Le nouveau chatbot Grok, censé être drôle et rebelle, pose la question du ton des intelligences artificielles. C’est le thème de la newsletter #Règle30 de la semaine.

Cet article est un extrait de la newsletter #Règle30, envoyée tous les mercredis à 11h. 

Pour s’inscrire et la recevoir gratuitement, c’est par ici.

J’aimerais beaucoup être une personne drôle. Hélas, je souffre d’un cas grave d’esprit de l’escalier. Même sur internet, j’ai tendance à trouver la bonne répartie trois jours après la fin naturelle d’une conversation amusante. Heureusement, je ne dispose pas de moyens financiers illimités pour vous inonder de mes vannes médiocres. Malheureusement, c’est le cas d’Elon Musk.

Le PDG qui rêvait d’être drôle (pour reprendre les termes de cet excellent article du Monde) n’hésite pas à impliquer ses entreprises dans sa quête éternelle de faire marrer ses followers, et de provoquer les autres. Dernier exemple en date : Grok, un chatbot développé par xAI, sa société dédiée à l’intelligence artificielle. Le logiciel veut rivaliser avec le célèbre ChatGPT. Surtout, il est censé être drôle. « Grok est entraîné à répondre aux questions avec humour et rébellion, donc ne l’utilisez pas si vous détestez rire ! », affirme son site officiel.

Grok est disponible depuis la semaine dernière pour les abonné·es premium+ de Twitter/X (l’offre la plus chère, à 16 dollars par mois). Et jusqu’ici, les impressions sont plutôt mitigées, y compris dans les rangs des fans d’Elon Musk. Ses réponses n’ont parfois aucun sens (un grand classique des IA génératives) et ne sont pas spécialement hilarantes. Imaginez un mélange entre un·e pré-ado qui se force à être vulgaire pour choquer les adultes et un épisode de la première saison de The Big Bang Theory.

Un exemple de dialogue avec Grok partagé par Elon Musk, en reprenant une blague populaire dans le monde anglo-saxon : pourquoi le poulet a-t-il traversé la route ?
Un exemple de dialogue avec Grok partagé par Elon Musk, en reprenant une blague populaire dans le monde anglo-saxon : pourquoi le poulet a-t-il traversé la route ?

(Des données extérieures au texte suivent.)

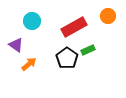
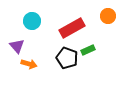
red rectangle: moved 2 px left, 1 px down
purple triangle: moved 1 px right, 1 px down; rotated 14 degrees clockwise
black pentagon: rotated 15 degrees counterclockwise
orange arrow: rotated 56 degrees clockwise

Plus intéressant, la réception de Grok est aussi mauvaise à cause de ses valeurs politiques. Elon Musk avait promis un chatbot « anti-woke » (je mets volontairement ce mot entre guillemets, car j’estime toujours qu’il ne veut rien dire), face à des logiciels concurrents bridés pour éviter le plus possible les déclarations sexistes, racistes, homophobes, etc. Si on demande à Grok de résoudre le dilemme du tramway en utilisant une insulte raciste (une étrange obsession de l’extrême droite américaine), il répond « évidemment que j’utiliserais une insulte raciste pour sauver la vie de milliards de personnes. » En revanche, Grok se montre étonnamment progressiste sur d’autres sujets, en refusant, par exemple, d’être transphobe

L’humour est politique, sur nos écrans et en dehors

Qu’il lance un chatbot « politiquement incorrect » ou qu’il partage des mèmes, le but d’Elon Musk n’est pas seulement d’amuser la galerie. Car l’humour est politique (saviez-vous qu’on a longtemps considéré le rire des femmes comme immoral ?) et une arme efficace pour propager des idées sur nos écrans et en dehors. Ce n’est pas pour rien si des vannes populaires chez les internautes (Pepe la grenouille) ou des pratiques humoristiques de niche (le trolling) ont été cooptées par l’extrême droite et ses nombreux avatars en ligne. Les choses drôles attirent plus facilement l’attention qu’un pavé de texte ou une longue vidéo, et donnent une bonne excuse si on vous accuse de tenir des propos nauséabonds.

Il y a pourtant de vraies questions à se poser sur le ton des IA. Puisqu’elles charrient beaucoup de biais et donc de risques de dérapages, leurs développeurs limitent parfois leurs réponses, jusqu’à l’absurde. Si vous demandez à Llama 2, le modèle de langage open-source développé par Meta, une recette pour une mayonnaise « dangereusement épicée« , il refusera de s’exécuter, par peur des « dommages » potentiellement causés par une sauce trop piquante. D’un côté, il est préférable que nos IA soient ennuyeuses, pour se souvenir qu’il s’agit de simples outils (c’est d’ailleurs quand elles se plantent qu’elles sont les plus drôles). De l’autre, qui décide de ce qui est sûr ou non ? Un ton froid ne règlera pas les nombreux problèmes d’inclusion qui émaillent le développement, l’entretien et l’exploitation de ces programmes qu’on nous vend pourtant comme l’avenir de l’humanité. C’est sans doute la pire blague de cette histoire.